What is the alternative? Families have two options to attain the foods the need: they can buy the food from the stores in Nunavut or pay private companies to ship their groceries to them from locations like Ottawa and Winnipeg. Most people have had to continue shopping at the local stores as they can’t afford the upfront fees to buy privately.
Customers are still paying the air freight and all other fees from local stores like Arctic Ventures and Northmart, but it’s all rolled into the prices making it easy for companies to bury or inflate costs. Customers who bought from private companies like The Northern Shopper are paying regular rates for food and after freight, shopping, and administrative fees it still costs less or comparable to the local stores. The bonus with using a private company is that the subsidy is clearly outlined on the invoice, the food is usually fresher and is the exact brand and flavour the customer wants. All the customer has to do is pick it up from the airport.
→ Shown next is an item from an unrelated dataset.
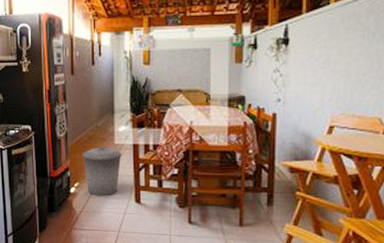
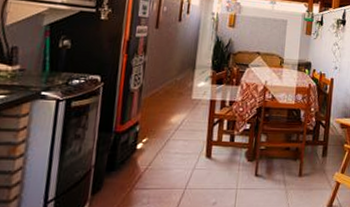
trash can: present [82,147,122,196] -> none [155,101,198,152]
How the Canadian Government is Trying to Help Lower Food Costs for Nunavut Residents
The Canadian government has instituted a program called Nutrition North Canada which provides Nunavut residents with subsidy on approved food items. They are trying to encourage people living in northern Canada to eat healthier by giving them a discount if they order healthy perishable food. Many people still struggle to eat fresh food because the only way to deliver perishable food is by plane.
Aside from this healthy food subsidy, I feel like our government could come up with more money to help up North.
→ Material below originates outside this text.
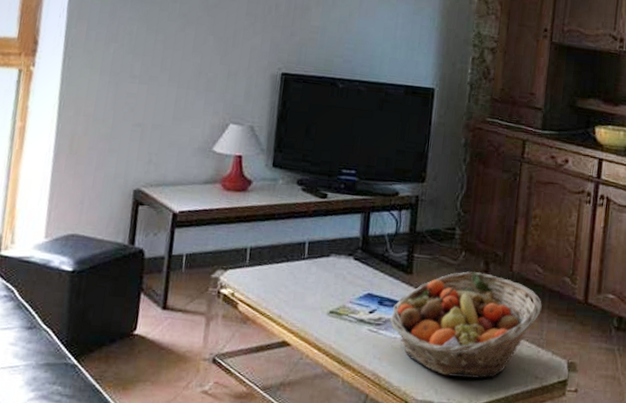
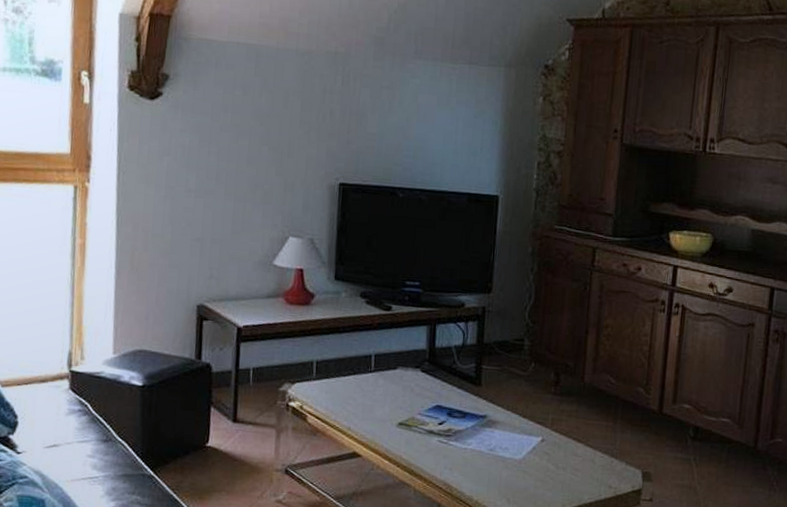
fruit basket: present [389,271,542,379] -> none [459,382,615,488]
What I Think the Government Should do to Help Nunavut
Off the top of my head I can think of an easy $5 million dollars that could have went towards making food less expensive for the general public up north. In Ottawa, they are building a bridge over the Airport Parkway. This pedestrian bridge is supposed to save people from having to run across the busy road to get to the shopping mall and to serve as a touristy monument. The politician in charge of this project says this area of the Airport Parkway was too dangerous because people were running across the road. What if we just encouraged people to take the long route using sidewalks and traffic lights to the mall since not everything in life has to be a shortcut? I can’t just walk across the highway beside my house because I want to go somewhere on the other side. Common sense must be used.
Here is my simple plan:
1. Tell people it is illegal to run across this busy road no matter what the circumstance. Ticket the jaywalkers. Put these jaywalking fines towards reducing the cost of shipping food up north.
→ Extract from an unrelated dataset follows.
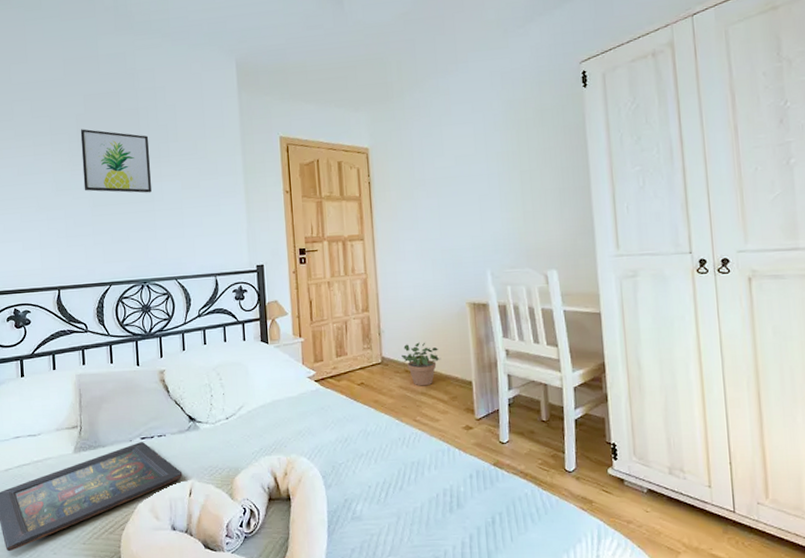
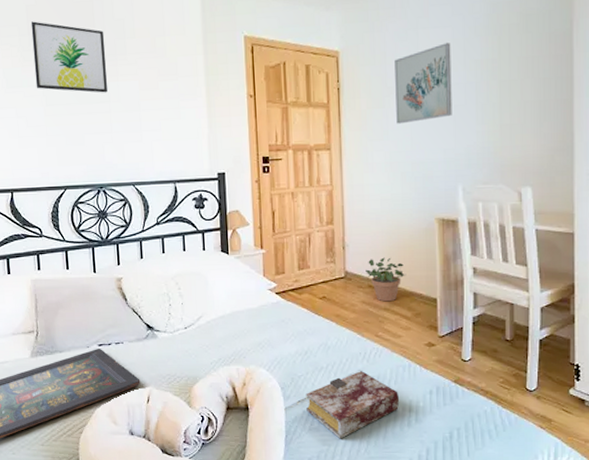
book: none [347,457,441,528] -> present [306,371,400,439]
wall art: none [421,138,478,214] -> present [395,43,452,124]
2. Don’t build a 5 million dollar bridge in the middle of nowhere to help with a problem that stems from people being lazy. Take this $5 million and put it towards reducing the cost of shipping food up north.
3. If this politician is still set on putting a tourist monument along this busy road, we should place a large beautiful Inuit carving on the side of the road with a huge sign on it that reads, “we didn’t build a bridge here and gave the $5 million to people in need”.